Dünya çapında 70’lerden bu yana uygulanan özelleştirme politikalarının geliştirildiği Chicago Okulu’nun akıl hocası Milton Friedman’ın ‘Kapitalizm ve Özgürlük’ kitabı 2008’de Plato Film Yayınları tarafından Türkçede yayımlandı. Kitabın arka kapağında Sinan Çetin’in şu sözleri yer alıyor: “Kapitalizm, insan haklarının korunduğu tek sistemdir... Şöyle düşünün, bir zamanlar kolektivizmin kalesi olan Sovyetler Birliği’nde kapitalist olmanız mümkün değildi; ama Amerika’da komünist olabilirdiniz... Mesele insan haklarının ekonomik haklardan ayrılmaz oluşudur. Bir ülkede para serbestçe dolaşmıyorsa, hiçbir fikir serbestçe dolaşamaz.”


Bratislava’daki deneyimimi düşünüyorum. Evet, fikirler gerçekten de serbestçe dolaşıp duruyorlar! Paranın biriktiği yerleri takip ediyor, sermayenin inşa ettiği binaların, alışveriş merkezlerinin içine giriyorlar, perdeye bakan birilerine bir şeyler anlatıyorlar... Ama neoliberal dünyada sadece ve sadece fikirler serbestçe dolaşıyor. Sermaye sahipleri, insanların özgürce yaşama hakkını, kültürünü, tarihini, geçim kaynaklarını, her şeyi hiçe sayarak etrafı yıkıp geçerken, birileri tüm bunların filmini yapıyor ve biz de izliyoruz. Yok edilen yaşam alanlarının üstüne dikilen binaların içinde insan haklarıyla ilgili filmler seyrediyoruz. İmgeler, fikirler, filmler, fonlar, projeler serbestçe dolaşırken, bir yandan da tüm bunların hammaddesi olan yıkımlar gerçekleştiriliyor. Neoliberal düzen, her şeyin seyirlik hale getirilmesini, sızlayan vicdanlara şifa olacak filmlere dönüştürülmesini teşvik ederken, bir yandan da eli kameralılara malzeme sunuyor; söz konusu filmlere konu olan zulüm ve haksızlıkların altına imzasını atıyor. Bu filmlerin sponsorluğunu yapmakla kalmıyor, konusunu da imal ediyor. Tüm bu zulümlerin filmlerini çekebilirsiniz, üzerine konuşabilirsiniz, komünist olabilirsiniz, herhangi bir kimliği üzerinize geçirebilir, “fikir sahibi” olabilirsiniz ama “hak sahibi” olamazsınız. Hakkınızı aradığınızda, örneğin kamuya ait bir alanın/binanın kamu yararına kullanılması gerektiğini, ranta alet edilmemesi gerektiğini savunduğunuzda karşınıza bin türlü engel çıkar, sermaye bir şekilde yolunu bulur, yıkar geçer. Sizin sadece, bu yıkımın filmini çekme ve o filmi yorumlama özgürlüğünüz vardır. İşte serbest fikir dolaşımı budur!

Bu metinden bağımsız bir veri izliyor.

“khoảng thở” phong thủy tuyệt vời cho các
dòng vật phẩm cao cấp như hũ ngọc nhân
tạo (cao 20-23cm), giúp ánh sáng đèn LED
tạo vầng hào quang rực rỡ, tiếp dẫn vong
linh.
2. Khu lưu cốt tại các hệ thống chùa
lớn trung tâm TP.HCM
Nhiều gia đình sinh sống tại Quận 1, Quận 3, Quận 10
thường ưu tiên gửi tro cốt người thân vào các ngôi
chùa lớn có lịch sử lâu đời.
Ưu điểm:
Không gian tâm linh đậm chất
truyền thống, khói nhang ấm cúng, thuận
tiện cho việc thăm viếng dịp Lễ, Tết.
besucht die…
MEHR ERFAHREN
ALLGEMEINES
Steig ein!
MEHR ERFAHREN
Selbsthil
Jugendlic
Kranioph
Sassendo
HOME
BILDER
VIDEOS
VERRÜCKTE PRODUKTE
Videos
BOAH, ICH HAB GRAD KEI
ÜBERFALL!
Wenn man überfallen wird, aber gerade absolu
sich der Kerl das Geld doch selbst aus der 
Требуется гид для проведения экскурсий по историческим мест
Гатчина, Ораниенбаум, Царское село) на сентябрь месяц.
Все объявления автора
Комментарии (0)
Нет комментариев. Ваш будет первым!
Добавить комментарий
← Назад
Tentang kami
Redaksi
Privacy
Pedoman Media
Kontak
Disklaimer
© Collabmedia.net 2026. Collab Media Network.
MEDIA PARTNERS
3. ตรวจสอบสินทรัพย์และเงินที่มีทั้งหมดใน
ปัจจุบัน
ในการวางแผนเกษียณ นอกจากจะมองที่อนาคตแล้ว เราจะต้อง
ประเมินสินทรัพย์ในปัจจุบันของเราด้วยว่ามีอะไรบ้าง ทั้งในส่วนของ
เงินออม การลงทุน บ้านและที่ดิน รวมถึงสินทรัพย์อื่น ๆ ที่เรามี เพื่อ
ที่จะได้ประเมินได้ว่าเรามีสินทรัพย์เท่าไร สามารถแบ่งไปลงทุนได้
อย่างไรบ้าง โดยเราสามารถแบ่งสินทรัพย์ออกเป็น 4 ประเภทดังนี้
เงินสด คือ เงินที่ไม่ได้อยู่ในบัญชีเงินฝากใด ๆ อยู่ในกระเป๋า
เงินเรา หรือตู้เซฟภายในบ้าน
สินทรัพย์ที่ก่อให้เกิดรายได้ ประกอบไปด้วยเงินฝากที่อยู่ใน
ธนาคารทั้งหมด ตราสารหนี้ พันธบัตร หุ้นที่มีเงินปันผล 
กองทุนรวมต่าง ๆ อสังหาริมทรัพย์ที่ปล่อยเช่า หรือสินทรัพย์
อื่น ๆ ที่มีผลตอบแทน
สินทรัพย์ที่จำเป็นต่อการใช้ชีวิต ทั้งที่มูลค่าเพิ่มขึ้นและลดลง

Bugün Emek Sineması’nın yıkımla yüz yüze gelmesi, çok daha geniş ölçekli bir problemin küçücük bir parçası. İktidarın kültür alanında izlediği politikayla, imar ve kent planlaması politikası birbirinden ayrılamaz. Bunlar aynı neoliberal yıkım politikasının birbirinden kuvvet alan unsurlarıdır. Kültür ve tabiat varlıklarını, ekolojiyi, insanların söz haklarını, yaşam biçimlerini, geleneklerini yok sayarak Sulukule’de, Tarlabaşı’nda, Fener-Balat-Ayvansaray’da rant odaklı kentsel dönüşüm projeleri yürütenlerin parasıyla, bundan üç beş yıl sonra bu semtlerin nostaljisinden, kültürel değerlerinden nemalanan filmler yapılacak. Alışveriş merkezlerine doluşan kitleler bu filmleri izleyip kaybettikleri geçmiş için hayıflanırken, o geçmişi yok edenler gişe hasılatıyla ceplerini dolduracak. Bu ülkenin insanlarından istenen, kendi yıkımlarını ‘seyretmeye’ alışmaları. Peki kentsel dönüşüm mağdurlarıyla ve onları mağdur eden ideolojiyle ilgili, nostaljiye sığınmayan, kâr odaklı olmayan filmler çekenler? İnsanları harekete geçmeye, hakkını aramaya çağıran sinemacılar? Onlar filmlerini gösterecek sinema salonu bile bulamayacak!


Bugün Emek Sineması’nın yıkımına karşı çıkıyorsak, geçmişe el sürdürmemek için değil, geleceğimize sahip çıkmak için karşı çıkıyoruz. Emek Sineması’nın tarihi önemi, kolektif hafızamızdaki yeri, festivaller için anlamı… Tüm bunlardan çok daha önemli bir şey var: Emek Sineması, sinemanın sokakla, hayatla, toplumla bağını kesmek; sinemayı kendi içine kapanan, yaşama açılmayan, hayatta karşılığını bulamayan bir “serbest imge/fikir dolaşımı”na indirgemek isteyen neoliberal kültür politikalarına karşı verilen mücadelenin kalesi haline gelmiştir. İşte bu yüzden yıktırmayacağız, bu yüzden bir alışveriş merkezinin içine tıkılmasına izin vermeyeceğiz. Emek Sineması’nın Yeşilçam Sokağı’na açılan kapısı, sinemanın sokakla, insan hakları mücadeleleriyle bağını simgeliyor artık. Tam da bu yüzden, rantçıların gözünü diktiği, ezip geçmeyi planladığı her sokağı, her kültür varlığını, her semti, her mahalleyi temsil ediyor.